仕事への正義感がなくったって、考え方を変えれば長所にもなる

私は昔から、何かに熱中するとか、確固たる自分の考えを持っているだとか、そういう経験があまりない。頑固だとはよく言われるけれど、それは自分がやると決めたことに対してこだわるだけで、日々何かに熱を持って生きてはいない。

学生時代はこれでもよかった。でも、社会人になったら、仕事にも趣味にも熱を持てない私は「つまらない人間」なのだと思わされた。

新卒で入った新聞社で、同僚の新聞記者たちは熱を持って仕事をしていた。新聞記者って大概、「ゆくゆくは社会部で○○の取材をしたい!」とか「政治家の○○さんに○○について取材してみたい!」とかやりたいことが明確にあって、正義感のもとに仕事に臨んでいる(人が多いと思っている)。あるベテラン記者からは、「自分の中の正義感がないと、こんなつらい仕事やってらんないよ」とも言われた。

でも私は将来的にやりたいと思う確固たるものもなければ、正義感もなかった。「何がやりたいの?」と聞かれれば頭を抱えた。

仕事自体は本当に楽しかった。そりゃ記者だからつらい仕事もあるけれど、自分の人生では関わることのない、いろんな人に話を聞けるなんて、記者の仕事の醍醐味だ。地元の人の声を拾って、考えを聞いて、それを伝えられるのが幸せだった。でも、その楽しさだけで仕事をしてちゃいけないのかなぁ…と悩んでいた。

そんなとき、先輩からこんなことを言われた。

「正義感やこだわりがないって、逆に言えば何にでも興味を持てるってこと。むしろそういうフラットな方が記者には向いてるんじゃないかな」

この言葉が、私の悩みをすっと溶かしてくれた。あ、私のようなタイプが記者やってていいんだ、と。

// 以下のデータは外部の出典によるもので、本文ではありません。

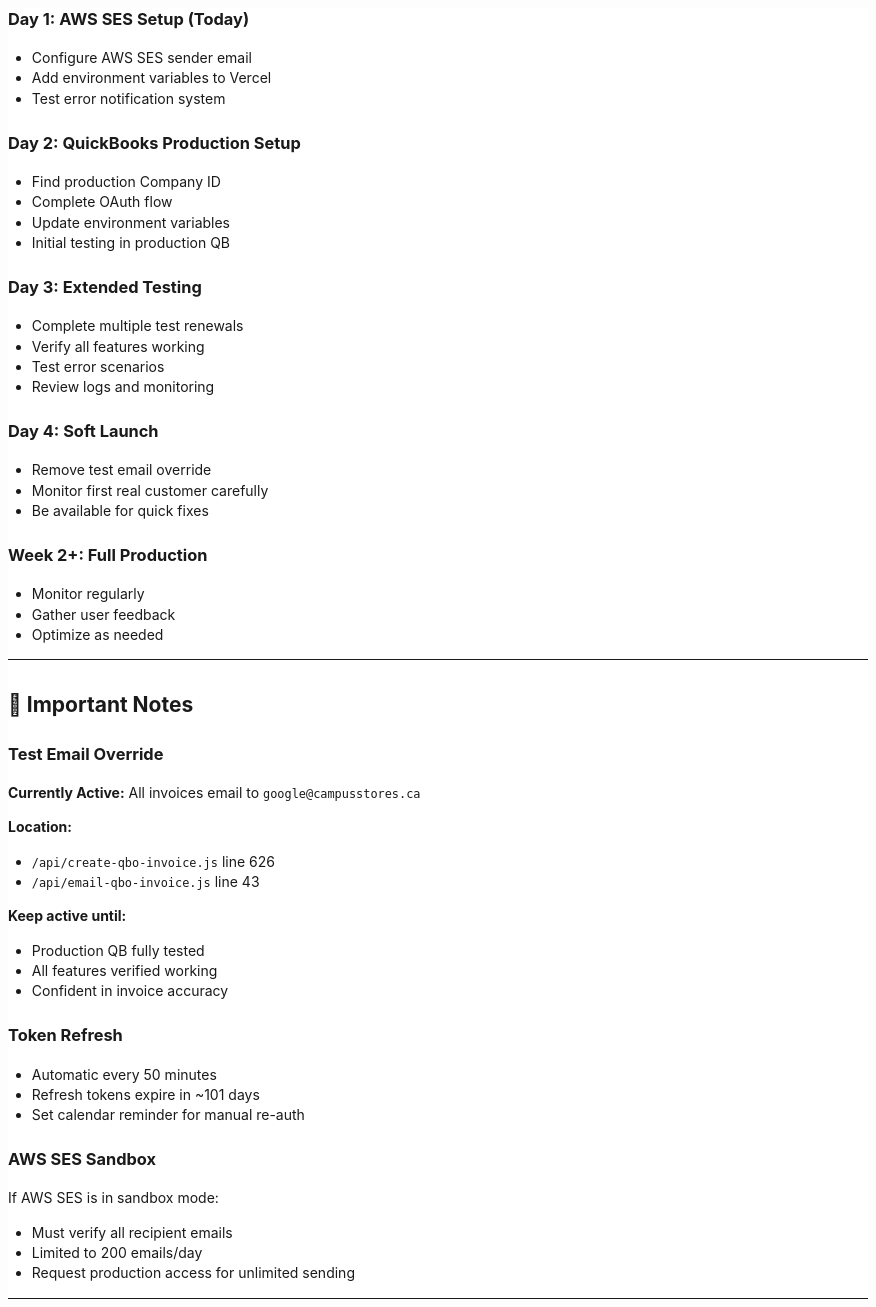 ### Day 1: AWS SES Setup (Today)
- Configure AWS SES sender email
- Add environment variables to Vercel
- Test error notification system

### Day 2: QuickBooks Production Setup
- Find production Company ID
- Complete OAuth flow
- Update environment variables
- Initial testing in production QB

### Day 3: Extended Testing
- Complete multiple test renewals
- Verify all features working
- Test error scenarios
- Review logs and monitoring

### Day 4: Soft Launch
- Remove test email override
- Monitor first real customer carefully
- Be available for quick fixes

### Week 2+: Full Production
- Monitor regularly
- Gather user feedback
- Optimize as needed

---

## 📝 Important Notes

### Test Email Override
**Currently Active:** All invoices email to `google@campusstores.ca`

**Location:**
- `/api/create-qbo-invoice.js` line 626
- `/api/email-qbo-invoice.js` line 43

**Keep active until:**
- Production QB fully tested
- All features verified working
- Confident in invoice accuracy

### Token Refresh
- Automatic every 50 minutes
- Refresh tokens expire in ~101 days
- Set calendar reminder for manual re-auth

### AWS SES Sandbox
If AWS SES is in sandbox mode:
- Must verify all recipient emails
- Limited to 200 emails/day
- Request production access for unlimited sending

---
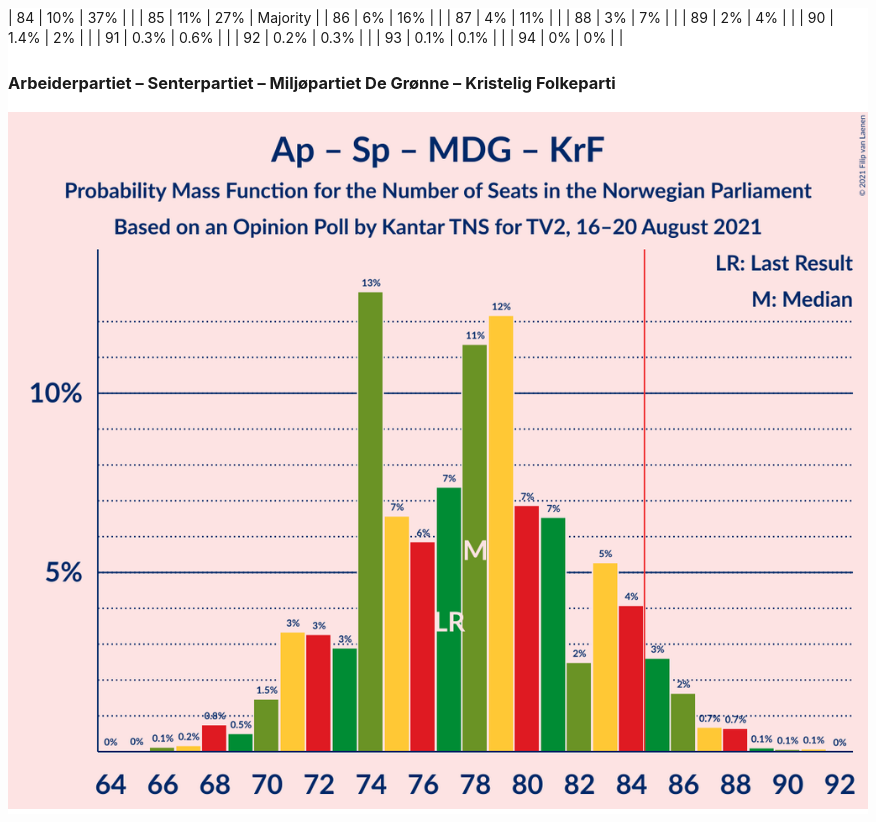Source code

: | 84 | 10% | 37% |  |
| 85 | 11% | 27% | Majority |
| 86 | 6% | 16% |  |
| 87 | 4% | 11% |  |
| 88 | 3% | 7% |  |
| 89 | 2% | 4% |  |
| 90 | 1.4% | 2% |  |
| 91 | 0.3% | 0.6% |  |
| 92 | 0.2% | 0.3% |  |
| 93 | 0.1% | 0.1% |  |
| 94 | 0% | 0% |  |

### Arbeiderpartiet – Senterpartiet – Miljøpartiet De Grønne – Kristelig Folkeparti

![Graph with seats probability mass function not yet produced](2021-08-20-KantarTNS-coalitions-seats-pmf-ap–sp–mdg–krf.png "Seats Probability Mass Function")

聞けば、先輩のお父様も記者をやっていて、私と同じようなタイプだったそう。それを見ていて、私にかけてくれた言葉だった。

確かに、ある同僚の記者は私と正反対のタイプで、自分の考えや正義感を確固として持っている分、興味分野とそうでない記事とのムラは激しかった。逆に私は、誰に何を取材しても面白くて、いい記事を書こう、と意気込んだ。

自分の考えと正義感を持って仕事に臨むことは素敵なことだ。でも、それがないのはだめなわけじゃない。考え方を変えればこんなに楽になるんだと驚いた。

現在、記者の仕事は辞めてしまったけれど、このとき先輩に言われた考え方は今も生きている。「特にやりたいものはないんです」じゃなくて、「何にでも興味を持ってやれます!」。それが私の強みだと、胸を張っていたい。